The unquenchable brilliance of E Nesbit

Sally Thomsett, Gary Warren and Jenny Agutter in The Railway Children, adapted from E Nesbitt's classic novel.
Sally Thomsett, Gary Warren and Jenny Agutter in The Railway Children, adapted from E Nesbitt’s classic novel. Photograph: Allstar/EMI/Sportsphoto Ltd/Allstar

When I first came across my inspiration, E Nesbit, I wasn’t aware that I was being inspired. I was a child and she was the shadowy author behind some of my favourite books - The Railway Children, The Story of the Treasure-Seekers, Five Children and It. Somehow, though these books were written in the Edwardian age and I was reading them in the 1960s, it never occurred to me that they were in any way old-fashioned.
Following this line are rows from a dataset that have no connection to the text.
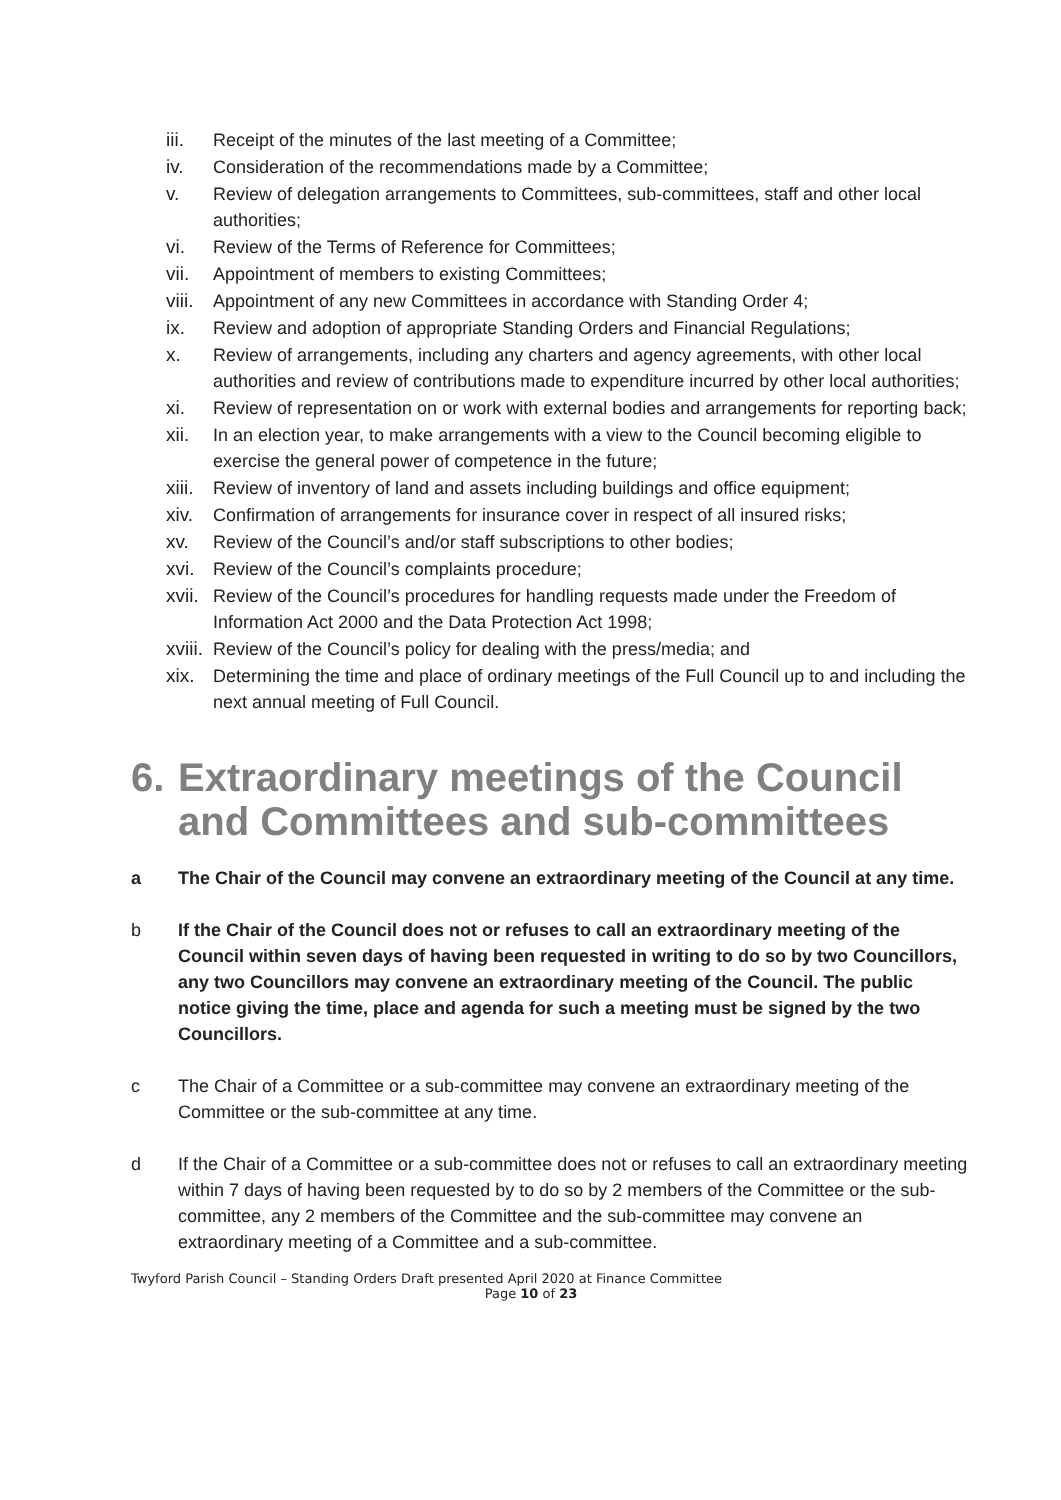iii. Receipt of the minutes of the last meeting of a Committee;
iv. Consideration of the recommendations made by a Committee;
v. Review of delegation arrangements to Committees, sub-committees, staff and other local authorities;
vi. Review of the Terms of Reference for Committees;
vii. Appointment of members to existing Committees;
viii. Appointment of any new Committees in accordance with Standing Order 4;
ix. Review and adoption of appropriate Standing Orders and Financial Regulations;
x. Review of arrangements, including any charters and agency agreements, with other local authorities and review of contributions made to expenditure incurred by other local authorities;
xi. Review of representation on or work with external bodies and arrangements for reporting back;
xii. In an election year, to make arrangements with a view to the Council becoming eligible to exercise the general power of competence in the future;
xiii. Review of inventory of land and assets including buildings and office equipment;
xiv. Confirmation of arrangements for insurance cover in respect of all insured risks;
xv. Review of the Council’s and/or staff subscriptions to other bodies;
xvi. Review of the Council’s complaints procedure;
xvii. Review of the Council’s procedures for handling requests made under the Freedom of Information Act 2000 and the Data Protection Act 1998;
xviii. Review of the Council’s policy for dealing with the press/media; and
xix. Determining the time and place of ordinary meetings of the Full Council up to and including the next annual meeting of Full Council.
6. Extraordinary meetings of the Council and Committees and sub-committees
a The Chair of the Council may convene an extraordinary meeting of the Council at any time.
b If the Chair of the Council does not or refuses to call an extraordinary meeting of the Council within seven days of having been requested in writing to do so by two Councillors, any two Councillors may convene an extraordinary meeting of the Council. The public notice giving the time, place and agenda for such a meeting must be signed by the two Councillors.
c The Chair of a Committee or a sub-committee may convene an extraordinary meeting of the Committee or the sub-committee at any time.
d If the Chair of a Committee or a sub-committee does not or refuses to call an extraordinary meeting within 7 days of having been requested by to do so by 2 members of the Committee or the sub-committee, any 2 members of the Committee and the sub-committee may convene an extraordinary meeting of a Committee and a sub-committee.
Twyford Parish Council – Standing Orders Draft presented April 2020 at Finance Committee
Page 10 of 23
Nesbit’s voice is surprisingly contemporary, and when I read (and re-read) her books, I loved the sense that she was talking directly to me, with entertainment as her sole purpose.

She wasn’t trying to inform me, or to enchant me - though she ended up doing both. She had a way of sharing a joke with her readers, which made one feel pleasantly sophisticated and urbane. Best of all, she knew exactly how real children behave; not winsomely, that’s for sure. Her kids are never lackeys trying to please the grown-ups.

Five Children and It, and its sequels The Phoenix and the Carpet and The Story of the Amulet, were especially delightful to me because of the unforgettable presence of the Psammead - the haughty, grouchy sand fairy who could grant wishes. He was furry, he was fascinating, and of course his magic kept going wrong - the comic energy of these stories lies in the clash between magic and real life, which life always wins.

Nesbit became a real inspiration when I grew up and started writing myself. It wasn’t her way with magical characters that inspired me, so much as the fact that she wrote because she needed to make a living, and couldn’t do anything else (see also Louisa May Alcott and Frances Hodgson Burnett, my other two goddesses). I was in the same situation, and could only marvel at the unquenchable brilliance of Nesbit’s work while she was struggling to pay the bills. Before I started to write Five Children on the Western Front, I read the three Psammead books again, half expecting them to have lost some of their brilliance - and I fell under her spell of her imagination all over again.